I've been working on highlighting pdf using PDFClown and mostly its working fine however in few cases its giving the exception as provided in the below stacktrace :
Exception in thread "main" java.lang.IllegalArgumentException: Comparison method violates its general contract!
at java.util.TimSort.mergeLo(Unknown Source)
at java.util.TimSort.mergeAt(Unknown Source)
at java.util.TimSort.mergeCollapse(Unknown Source)
at java.util.TimSort.sort(Unknown Source)
at java.util.TimSort.sort(Unknown Source)
at java.util.Arrays.sort(Unknown Source)
at java.util.Collections.sort(Unknown Source)
at org.pdfclown.tools.TextExtractor.sort(TextExtractor.java:633)
at org.pdfclown.tools.TextExtractor.extract(TextExtractor.java:284)
at org.pdfclown.samples.cli.TextHighlightSample.run(TextHighlightSample.java:60)
at com.dhawan.poc.Highlight.main(Highlight.java:9)
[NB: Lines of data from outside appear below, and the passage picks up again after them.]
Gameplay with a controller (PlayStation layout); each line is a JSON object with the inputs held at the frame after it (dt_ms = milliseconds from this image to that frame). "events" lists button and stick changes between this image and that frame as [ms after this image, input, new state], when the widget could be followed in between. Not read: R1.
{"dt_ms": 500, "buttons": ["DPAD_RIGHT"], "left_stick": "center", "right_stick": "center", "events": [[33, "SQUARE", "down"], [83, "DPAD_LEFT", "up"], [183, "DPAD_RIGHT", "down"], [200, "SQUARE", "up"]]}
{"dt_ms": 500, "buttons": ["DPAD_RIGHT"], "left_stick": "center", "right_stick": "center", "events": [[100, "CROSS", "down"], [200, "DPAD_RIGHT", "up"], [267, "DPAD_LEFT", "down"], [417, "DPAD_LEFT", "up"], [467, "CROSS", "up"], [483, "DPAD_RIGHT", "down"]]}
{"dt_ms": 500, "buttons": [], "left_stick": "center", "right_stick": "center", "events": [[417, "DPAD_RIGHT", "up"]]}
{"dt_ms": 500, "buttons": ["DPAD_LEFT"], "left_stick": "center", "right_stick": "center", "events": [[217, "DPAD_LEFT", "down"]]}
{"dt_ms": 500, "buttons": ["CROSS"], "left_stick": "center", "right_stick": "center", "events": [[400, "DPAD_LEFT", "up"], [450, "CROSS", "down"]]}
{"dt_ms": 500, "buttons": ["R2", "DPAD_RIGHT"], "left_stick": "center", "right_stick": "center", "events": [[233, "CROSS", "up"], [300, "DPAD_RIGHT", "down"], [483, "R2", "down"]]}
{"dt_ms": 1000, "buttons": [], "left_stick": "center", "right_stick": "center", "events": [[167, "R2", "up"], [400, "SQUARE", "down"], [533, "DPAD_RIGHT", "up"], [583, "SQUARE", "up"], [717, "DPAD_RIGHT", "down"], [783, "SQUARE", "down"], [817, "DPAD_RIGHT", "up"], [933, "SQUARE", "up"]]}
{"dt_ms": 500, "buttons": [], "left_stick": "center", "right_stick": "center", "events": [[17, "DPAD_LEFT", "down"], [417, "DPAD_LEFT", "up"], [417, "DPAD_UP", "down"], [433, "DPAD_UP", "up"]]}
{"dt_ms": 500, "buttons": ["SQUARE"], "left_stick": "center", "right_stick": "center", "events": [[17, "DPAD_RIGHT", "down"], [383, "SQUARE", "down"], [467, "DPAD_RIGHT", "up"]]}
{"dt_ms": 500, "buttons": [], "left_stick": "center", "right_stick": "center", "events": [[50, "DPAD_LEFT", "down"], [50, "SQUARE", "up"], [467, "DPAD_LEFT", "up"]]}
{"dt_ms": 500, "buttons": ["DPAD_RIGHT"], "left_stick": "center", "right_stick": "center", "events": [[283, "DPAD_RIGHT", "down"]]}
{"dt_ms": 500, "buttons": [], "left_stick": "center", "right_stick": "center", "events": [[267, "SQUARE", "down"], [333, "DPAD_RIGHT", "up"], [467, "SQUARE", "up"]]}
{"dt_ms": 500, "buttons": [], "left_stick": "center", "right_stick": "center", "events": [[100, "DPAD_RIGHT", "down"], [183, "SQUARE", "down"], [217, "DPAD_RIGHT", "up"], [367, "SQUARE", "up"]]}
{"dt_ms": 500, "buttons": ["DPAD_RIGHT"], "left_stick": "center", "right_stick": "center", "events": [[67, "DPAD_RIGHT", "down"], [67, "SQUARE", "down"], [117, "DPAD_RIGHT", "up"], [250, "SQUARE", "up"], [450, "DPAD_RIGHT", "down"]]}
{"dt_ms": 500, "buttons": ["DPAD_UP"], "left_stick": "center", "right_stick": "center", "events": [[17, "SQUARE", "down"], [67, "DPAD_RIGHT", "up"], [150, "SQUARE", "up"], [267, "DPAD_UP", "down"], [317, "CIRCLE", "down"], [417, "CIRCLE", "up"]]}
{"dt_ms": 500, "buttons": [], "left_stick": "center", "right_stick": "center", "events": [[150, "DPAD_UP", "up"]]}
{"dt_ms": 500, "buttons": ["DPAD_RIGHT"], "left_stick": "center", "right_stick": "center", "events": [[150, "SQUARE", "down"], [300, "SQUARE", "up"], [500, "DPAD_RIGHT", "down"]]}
Any idea how can I resolve this ?
Which version of PDFClown do you use? Your stack trace does not match the current code at http://svn.code.sf.net/p/clown/code/trunk/java/pdfclown.lib but instead contains the following comparison used for sorting:
public int compare(
ITextString textString1,
ITextString textString2
)
{
Rectangle2D box1 = textString1.getBox();
Rectangle2D box2 = textString2.getBox();
if(isOnTheSameLine(box1,box2))
{
/*
[FIX:55:0.1.3] In order not to violate the transitive condition, equivalence on x-axis
MUST fall back on y-axis comparison.
*/
int xCompare = Double.compare(box1.getX(), box2.getX());
if(xCompare != 0)
return xCompare;
}
return Double.compare(box1.getY(), box2.getY());
}
(http://svn.code.sf.net/p/clown/code/trunk/java/pdfclown.lib/src/org/pdfclown/tools/TextExtractor.java at revision 121)
This fix has been introduced on May 5th, 2014. If you have a PDFClown version from before 0.1.3 or a version 0.1.3 built before that date, you should update PDFClown.